An investor claims that their investment portfolio’s performance is equivalent to that of the Standard & Poor’s (S&P) 500 Index. To determine this, the investor conducts a two-tailed test.

The null hypothesis states that the portfolio’s returns are equivalent to the S&P 500’s returns over a specified period, while the alternative hypothesis states that the portfolio’s returns and the S&P 500’s returns are not equivalent—if the investor conducted a one-tailed test, the alternative hypothesis would state that the portfolio’s returns are either less than or greater than the S&P 500’s returns.

The p-value hypothesis test does not necessarily make use of a preselected confidence level at which the investor should reset the null hypothesis that the returns are equivalent. Instead, it provides a measure of how much evidence there is to reject the null hypothesis. The smaller the p-value, the greater the evidence against the null hypothesis.

Thus, if the investor finds that the p-value is 0.001, there is strong evidence against the null hypothesis, and the investor can confidently conclude the portfolio’s returns and the S&P 500’s returns are not equivalent.

Although this does not provide an exact threshold as to when the investor should accept or reject the null hypothesis, it does have another very practical advantage.
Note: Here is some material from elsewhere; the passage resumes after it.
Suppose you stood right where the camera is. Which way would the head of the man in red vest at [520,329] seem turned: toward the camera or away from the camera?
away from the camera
P-value hypothesis testing offers a direct way to compare the relative confidence that the investor can have when choosing among multiple different types of investments or portfolios relative to a benchmark such as the S&P 500.

For example, for two portfolios, A and B, whose performance differs from the S&P 500 with p-values of 0.10 and 0.01, respectively, the investor can be much more confident that portfolio B, with a lower p-value, will actually show consistently different results.
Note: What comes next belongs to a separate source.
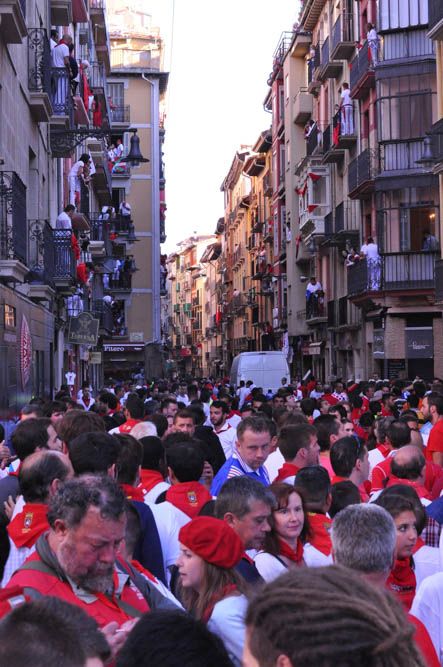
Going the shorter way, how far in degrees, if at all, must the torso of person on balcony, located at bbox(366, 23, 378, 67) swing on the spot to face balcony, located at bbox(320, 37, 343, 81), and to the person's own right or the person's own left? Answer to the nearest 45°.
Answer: approximately 90° to the person's own right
A p-value less than 0.05 is typically considered to be statistically significant, in which case the null hypothesis should be rejected. A p-value greater than 0.05 means that deviation from the null hypothesis is not statistically significant, and the null hypothesis is not rejected.
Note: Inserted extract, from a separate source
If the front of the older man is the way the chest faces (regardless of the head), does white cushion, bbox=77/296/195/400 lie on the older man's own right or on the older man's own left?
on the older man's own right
A p-value of 0.001 indicates that if the null hypothesis tested were indeed true, there would be a one in 1,000 chance of observing results at least as extreme. This leads the observer to reject the null hypothesis because either a highly rare data result has been observed, or the null hypothesis is incorrect.

If you have two different results, one with a p-value of 0.04 and one with a p-value of 0.06, the result with a p-value of 0.04 will be considered more statistically significant than the p-value of 0.06. Beyond this simplified example, you could compare a 0.04 p-value to a 0.001 p-value. Both are statistically significant, but the 0.001 example provides an even stronger case against the null hypothesis than the 0.04.

The p-value is used to measure the significance of observational data. When researchers identify an apparent relationship between two variables, there is always a possibility that this correlation might be a coincidence. A p-value calculation helps determine if the observed relationship could arise as a result of chance.

Correction–April 2, 2022: A previous version incorrectly described the p-value as the probability of results arising through random chance.